For instance, we may know statistically that at any point in time women between the age of 21 and 30 may have a 5% chance of being pregnant and women between age of 40 and 50 may have a 2% chance of being pregnant. (Those are made up numbers but I think you can see the point.) By extending this logic over all the pieces of data in our sample, such as the likelihood that any individual who has taken an inhaled steroid which may be adjusted based on medical condition – certainly asthma patients have a much higher chance of doing this than the population at large – could give us a stratified population with a likelihood of a match.
It’s a bit of a stretch but this is somewhat analogous to some of the techniques that Google employs to improve the percentage chance that the documents they return are the documents we’re interested in. They don’t use this technique – they use techniques based on references from authoritative sites and proximity of words to each other and the like – but the result is somewhat similar.
Uncertainty and the cost of knowing
The next thing that is inescapable if you pursue this is that eventually we will have to turn our uncertainty into an acceptable level of certainty. In virtually all cases, this involves effort. What we are looking for is what can give us the best result with the least effort. As it turns out, acquisition of information can very often be categorized based on the process that will be required to acquire the knowledge.
For instance, if a piece of data that we needed had to do with recent blood chemistry, our effort is great; we must schedule the patient to visit a facility where we can remove some of their blood and we have to send that blood to some sort of lab to acquire the information. If the information is about blood chemistry and we merely have to find and pull their paper chart and look it up, that’s considerably easier, less expensive, and faster. If we can look it up in an electronic medical record, better yet. In many cases, it means we have to go to the source. If we have to call and ask someone a question there is a cost of time.

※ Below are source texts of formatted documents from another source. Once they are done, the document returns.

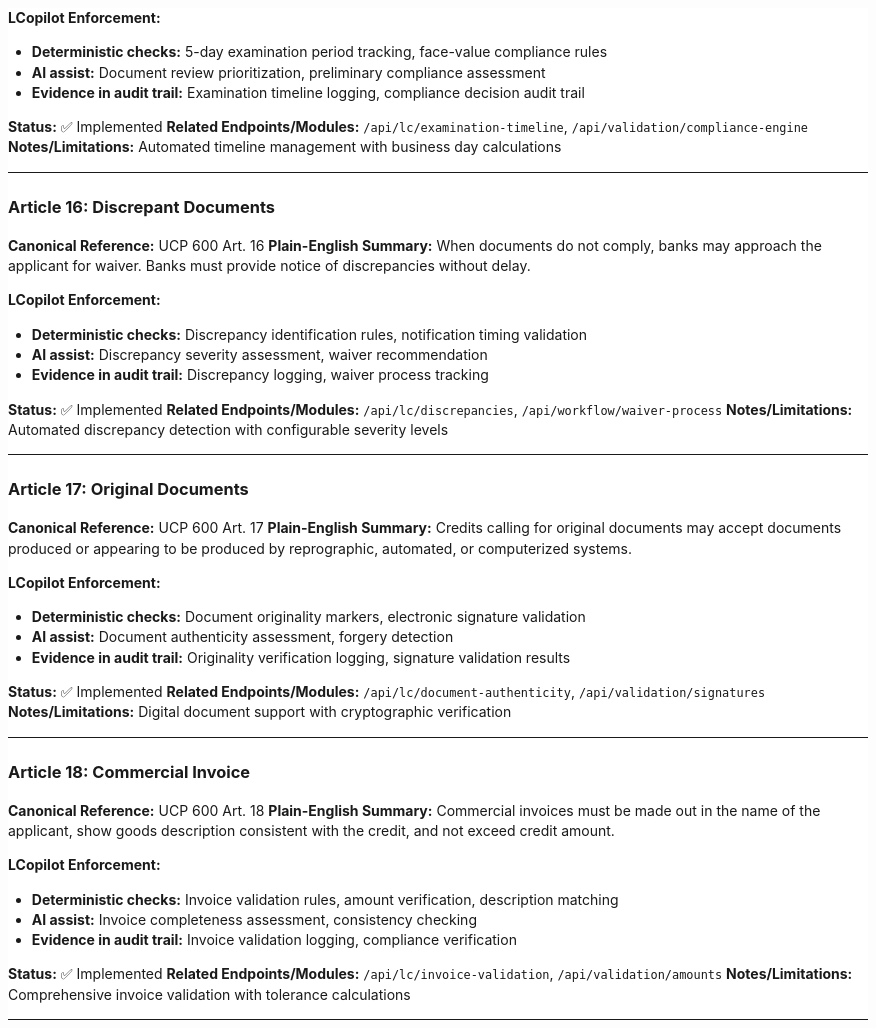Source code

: **LCopilot Enforcement:**
- **Deterministic checks:** 5-day examination period tracking, face-value compliance rules
- **AI assist:** Document review prioritization, preliminary compliance assessment
- **Evidence in audit trail:** Examination timeline logging, compliance decision audit trail

**Status:** ✅ Implemented
**Related Endpoints/Modules:** `/api/lc/examination-timeline`, `/api/validation/compliance-engine`
**Notes/Limitations:** Automated timeline management with business day calculations

---

### Article 16: Discrepant Documents
**Canonical Reference:** UCP 600 Art. 16
**Plain-English Summary:** When documents do not comply, banks may approach the applicant for waiver. Banks must provide notice of discrepancies without delay.

**LCopilot Enforcement:**
- **Deterministic checks:** Discrepancy identification rules, notification timing validation
- **AI assist:** Discrepancy severity assessment, waiver recommendation
- **Evidence in audit trail:** Discrepancy logging, waiver process tracking

**Status:** ✅ Implemented
**Related Endpoints/Modules:** `/api/lc/discrepancies`, `/api/workflow/waiver-process`
**Notes/Limitations:** Automated discrepancy detection with configurable severity levels

---

### Article 17: Original Documents
**Canonical Reference:** UCP 600 Art. 17
**Plain-English Summary:** Credits calling for original documents may accept documents produced or appearing to be produced by reprographic, automated, or computerized systems.

**LCopilot Enforcement:**
- **Deterministic checks:** Document originality markers, electronic signature validation
- **AI assist:** Document authenticity assessment, forgery detection
- **Evidence in audit trail:** Originality verification logging, signature validation results

**Status:** ✅ Implemented
**Related Endpoints/Modules:** `/api/lc/document-authenticity`, `/api/validation/signatures`
**Notes/Limitations:** Digital document support with cryptographic verification

---

### Article 18: Commercial Invoice
**Canonical Reference:** UCP 600 Art. 18
**Plain-English Summary:** Commercial invoices must be made out in the name of the applicant, show goods description consistent with the credit, and not exceed credit amount.

**LCopilot Enforcement:**
- **Deterministic checks:** Invoice validation rules, amount verification, description matching
- **AI assist:** Invoice completeness assessment, consistency checking
- **Evidence in audit trail:** Invoice validation logging, compliance verification

**Status:** ✅ Implemented
**Related Endpoints/Modules:** `/api/lc/invoice-validation`, `/api/validation/amounts`
**Notes/Limitations:** Comprehensive invoice validation with tolerance calculations

---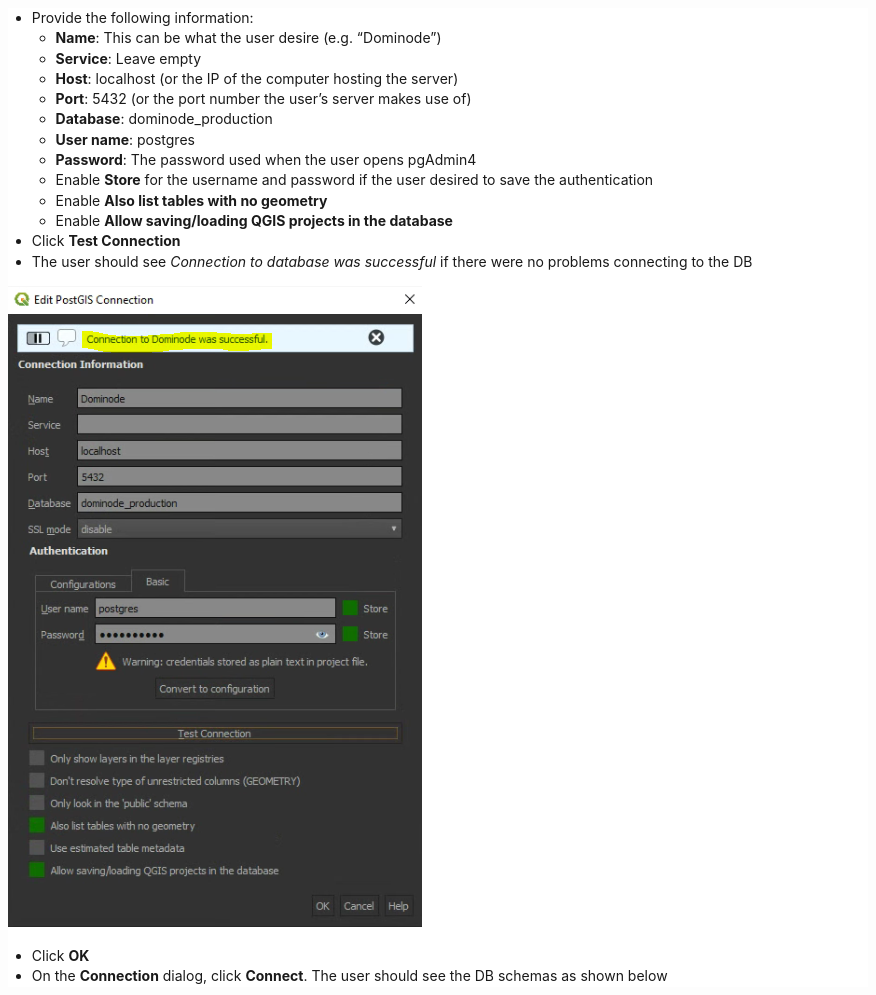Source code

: - Provide the following information:
  - **Name**: This can be what the user desire (e.g. “Dominode”)
  - **Service**: Leave empty
  - **Host**: localhost (or the IP of the computer hosting the server)
  - **Port**: 5432 (or the port number the user’s server makes use of)
  - **Database**: dominode_production
  - **User name**: postgres
  - **Password**: The password used when the user opens pgAdmin4
  - Enable **Store** for the username and password if the user desired to save the authentication
  - Enable **Also list tables with no geometry**
  - Enable **Allow saving/loading QGIS projects in the database**
- Click **Test Connection**
- The user should see *Connection to database was successful* if there were no problems connecting to the DB

![QGIS test connection](img/qgis-test-connection.png)

- Click **OK**
- On the **Connection** dialog, click **Connect**. The user should see the DB schemas as shown below
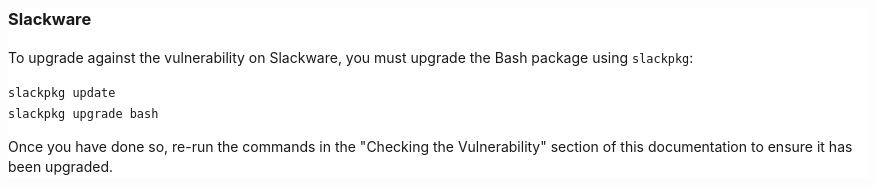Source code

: 
### Slackware

To upgrade against the vulnerability on Slackware, you must upgrade the Bash package using `slackpkg`:

    slackpkg update
    slackpkg upgrade bash

Once you have done so, re-run the commands in the "Checking the Vulnerability" section of this documentation to ensure it has been upgraded.
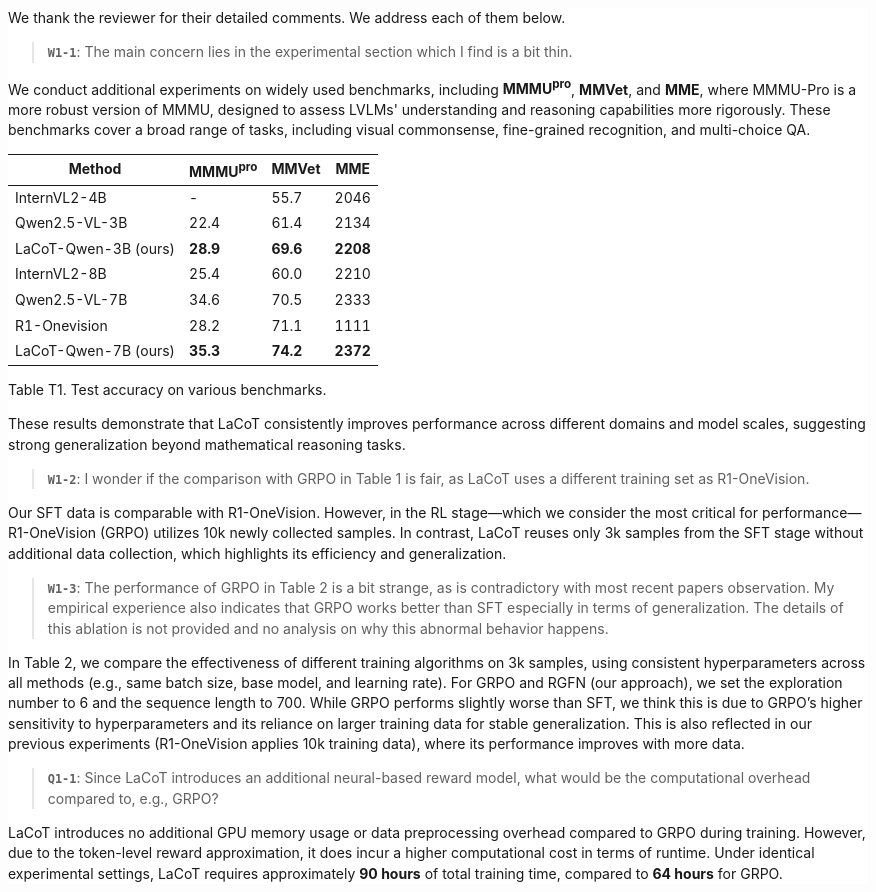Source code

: 
We thank the reviewer for their detailed comments. We address each of them below. 
> **`W1-1`**: The main concern lies in the experimental section which I find is a bit thin.

We conduct additional experiments on widely used benchmarks, including **MMMU<sup>pro</sup>**, **MMVet**, and **MME**, where MMMU-Pro is a more robust version of MMMU, designed to assess LVLMs' understanding and reasoning capabilities more rigorously. These benchmarks cover a broad range of tasks, including visual commonsense, fine-grained recognition, and multi-choice QA. 



| Method        	| MMMU<sup>pro</sup> 	| MMVet 	| MME  	| 
|---------------	|-----------	|-------	|------	|
| InternVL2-4B  	| -         	| 55.7  	| 2046 	|		
| Qwen2.5-VL-3B 	|      22.4     	|    61.4   	|    2134  	|		
| LaCoT-Qwen-3B (ours)	|   **28.9**       	| **69.6**  	|  **2208**    	|		
| InternVL2-8B  	| 25.4      	| 60.0  	| 2210 	|		
| Qwen2.5-VL-7B 	| 34.6      	| 70.5  	| 2333 	|		
| R1-Onevision  	| 28.2      	| 71.1  	|  1111    	|		
| LaCoT-Qwen-7B (ours) 	|       **35.3**    	| **74.2**  	| **2372** 	|		

Table T1. Test accuracy on various benchmarks. 

These results demonstrate that LaCoT consistently improves performance across different domains and model scales, suggesting strong generalization beyond mathematical reasoning tasks.


> **`W1-2`**:   I wonder if the comparison with GRPO in Table 1 is fair, as LaCoT uses a different training set as R1-OneVision.


Our SFT data is comparable with R1-OneVision. However, in the RL stage—which we consider the most critical for performance—R1-OneVision (GRPO) utilizes 10k newly collected samples. In contrast, LaCoT reuses only 3k samples from the SFT stage without additional data collection, which highlights its efficiency and generalization.
    
> **`W1-3`**: The performance of GRPO in Table 2 is a bit strange, as is contradictory with most recent papers observation. My empirical experience also indicates that GRPO works better than SFT especially in terms of generalization. The details of this ablation is not provided and no analysis on why this abnormal behavior happens.

In Table 2, we compare the effectiveness of different training algorithms on 3k samples, using consistent hyperparameters across all methods (e.g., same batch size, base model, and learning rate). For GRPO and RGFN (our approach), we set the exploration number to 6 and the sequence length to 700. While GRPO performs slightly worse than SFT, we think this is due to GRPO’s higher sensitivity to hyperparameters and its reliance on larger training data for stable generalization. This is also reflected in our previous experiments (R1-OneVision applies 10k training data), where its performance improves with more data.

> **`Q1-1`**: Since LaCoT introduces an additional neural-based reward model, what would be the computational overhead compared to, e.g., GRPO?

LaCoT introduces no additional GPU memory usage or data preprocessing overhead compared to GRPO during training. However, due to the token-level reward approximation, it does incur a higher computational cost in terms of runtime. Under identical experimental settings, LaCoT requires approximately **90 hours** of total training time, compared to **64 hours** for GRPO.
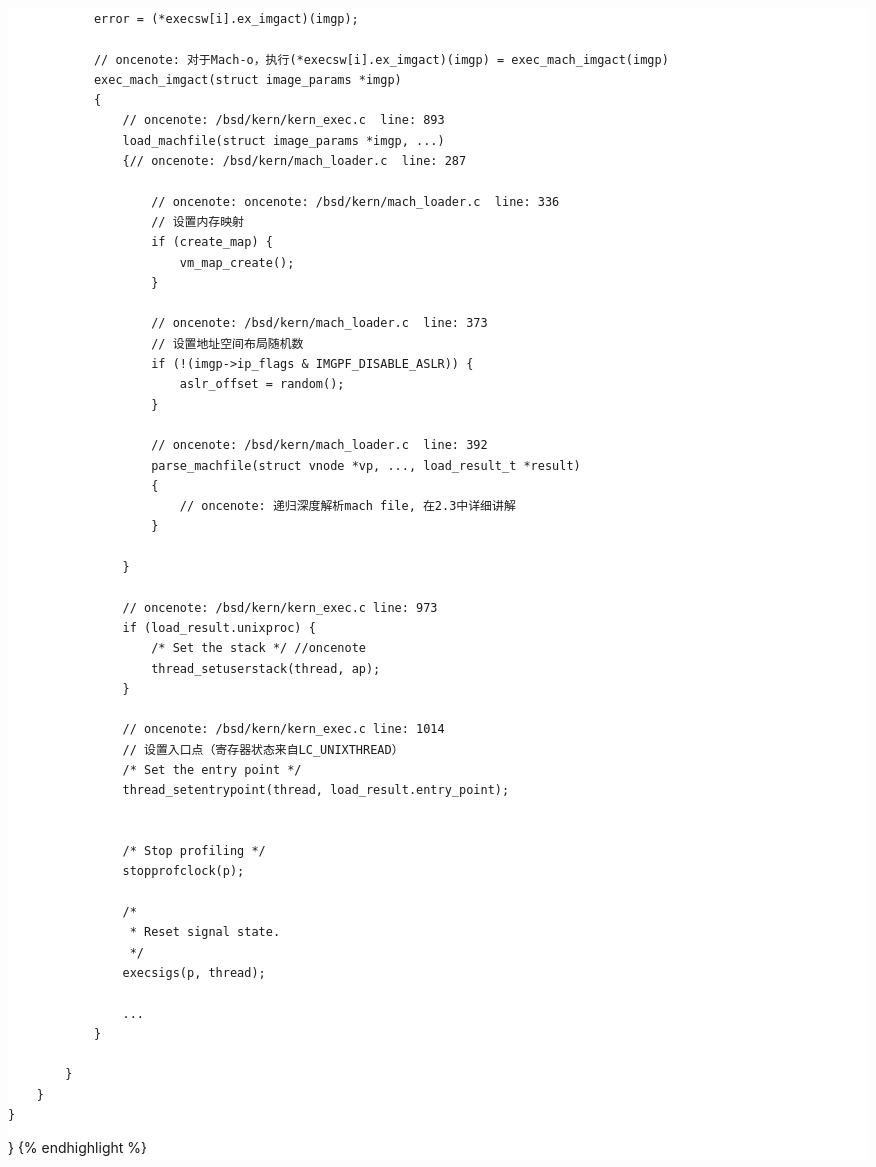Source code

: 				error = (*execsw[i].ex_imgact)(imgp); 
				
				// oncenote: 对于Mach-o，执行(*execsw[i].ex_imgact)(imgp) = exec_mach_imgact(imgp)
				exec_mach_imgact(struct image_params *imgp)
				{
					// oncenote: /bsd/kern/kern_exec.c  line: 893
					load_machfile(struct image_params *imgp, ...) 
					{// oncenote: /bsd/kern/mach_loader.c  line: 287
					
						// oncenote: oncenote: /bsd/kern/mach_loader.c  line: 336
						// 设置内存映射
						if (create_map) {
							vm_map_create();
						}
						
						// oncenote: /bsd/kern/mach_loader.c  line: 373
						// 设置地址空间布局随机数
						if (!(imgp->ip_flags & IMGPF_DISABLE_ASLR)) {
							aslr_offset = random();
						}
						
						// oncenote: /bsd/kern/mach_loader.c  line: 392
						parse_machfile(struct vnode *vp, ..., load_result_t *result)
						{
							// oncenote: 递归深度解析mach file, 在2.3中详细讲解
						}
						
					}
					
					// oncenote: /bsd/kern/kern_exec.c line: 973
					if (load_result.unixproc) {
						/* Set the stack */ //oncenote
						thread_setuserstack(thread, ap);
					}
					
					// oncenote: /bsd/kern/kern_exec.c line: 1014
					// 设置入口点（寄存器状态来自LC_UNIXTHREAD）
					/* Set the entry point */
					thread_setentrypoint(thread, load_result.entry_point);
					
					
					/* Stop profiling */
					stopprofclock(p);
				
					/*
					 * Reset signal state.
					 */
					execsigs(p, thread);
					
					...
				}
				
			}
		}
	}
	
}
{% endhighlight %}

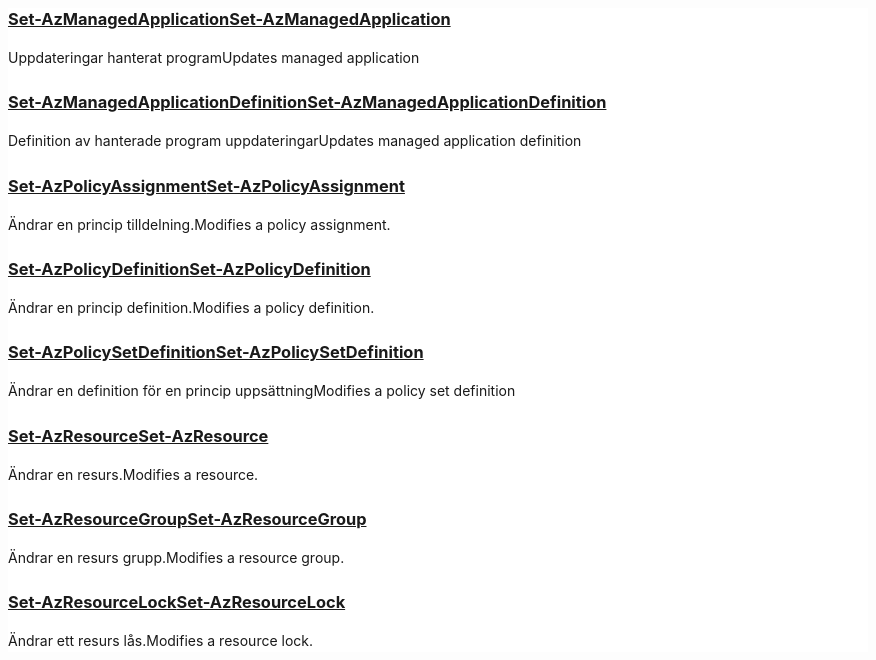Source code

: ### [<span data-ttu-id="6d2f0-313">Set-AzManagedApplication</span><span class="sxs-lookup"><span data-stu-id="6d2f0-313">Set-AzManagedApplication</span></span>](Set-AzManagedApplication.md)
<span data-ttu-id="6d2f0-314">Uppdateringar hanterat program</span><span class="sxs-lookup"><span data-stu-id="6d2f0-314">Updates managed application</span></span>

### [<span data-ttu-id="6d2f0-315">Set-AzManagedApplicationDefinition</span><span class="sxs-lookup"><span data-stu-id="6d2f0-315">Set-AzManagedApplicationDefinition</span></span>](Set-AzManagedApplicationDefinition.md)
<span data-ttu-id="6d2f0-316">Definition av hanterade program uppdateringar</span><span class="sxs-lookup"><span data-stu-id="6d2f0-316">Updates managed application definition</span></span>

### [<span data-ttu-id="6d2f0-317">Set-AzPolicyAssignment</span><span class="sxs-lookup"><span data-stu-id="6d2f0-317">Set-AzPolicyAssignment</span></span>](Set-AzPolicyAssignment.md)
<span data-ttu-id="6d2f0-318">Ändrar en princip tilldelning.</span><span class="sxs-lookup"><span data-stu-id="6d2f0-318">Modifies a policy assignment.</span></span>

### [<span data-ttu-id="6d2f0-319">Set-AzPolicyDefinition</span><span class="sxs-lookup"><span data-stu-id="6d2f0-319">Set-AzPolicyDefinition</span></span>](Set-AzPolicyDefinition.md)
<span data-ttu-id="6d2f0-320">Ändrar en princip definition.</span><span class="sxs-lookup"><span data-stu-id="6d2f0-320">Modifies a policy definition.</span></span>

### [<span data-ttu-id="6d2f0-321">Set-AzPolicySetDefinition</span><span class="sxs-lookup"><span data-stu-id="6d2f0-321">Set-AzPolicySetDefinition</span></span>](Set-AzPolicySetDefinition.md)
<span data-ttu-id="6d2f0-322">Ändrar en definition för en princip uppsättning</span><span class="sxs-lookup"><span data-stu-id="6d2f0-322">Modifies a policy set definition</span></span>

### [<span data-ttu-id="6d2f0-323">Set-AzResource</span><span class="sxs-lookup"><span data-stu-id="6d2f0-323">Set-AzResource</span></span>](Set-AzResource.md)
<span data-ttu-id="6d2f0-324">Ändrar en resurs.</span><span class="sxs-lookup"><span data-stu-id="6d2f0-324">Modifies a resource.</span></span>

### [<span data-ttu-id="6d2f0-325">Set-AzResourceGroup</span><span class="sxs-lookup"><span data-stu-id="6d2f0-325">Set-AzResourceGroup</span></span>](Set-AzResourceGroup.md)
<span data-ttu-id="6d2f0-326">Ändrar en resurs grupp.</span><span class="sxs-lookup"><span data-stu-id="6d2f0-326">Modifies a resource group.</span></span>

### [<span data-ttu-id="6d2f0-327">Set-AzResourceLock</span><span class="sxs-lookup"><span data-stu-id="6d2f0-327">Set-AzResourceLock</span></span>](Set-AzResourceLock.md)
<span data-ttu-id="6d2f0-328">Ändrar ett resurs lås.</span><span class="sxs-lookup"><span data-stu-id="6d2f0-328">Modifies a resource lock.</span></span>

If we can send an e-mail with some reasonable likelihood of response, there is a lower cost. What we would like to do is stratify our population based on the expected cost to acquire information that is most likely to make a difference. In other words, if there are dozens of pieces of data that we need confirmed in order to get to a positive yes, then the fact that any one of those pieces of data is inexpensive to acquire is not necessarily helpful. We may need to stratify our search by pieces of data that could either rule in or rule out a particular individual.
In this white paper we are not dealing with the technology approach of exactly how you would do this or any one of the many, many implications. What I wanted to do was create some awareness of both the need of doing this and the potential benefits of incorporating this into an overall architecture.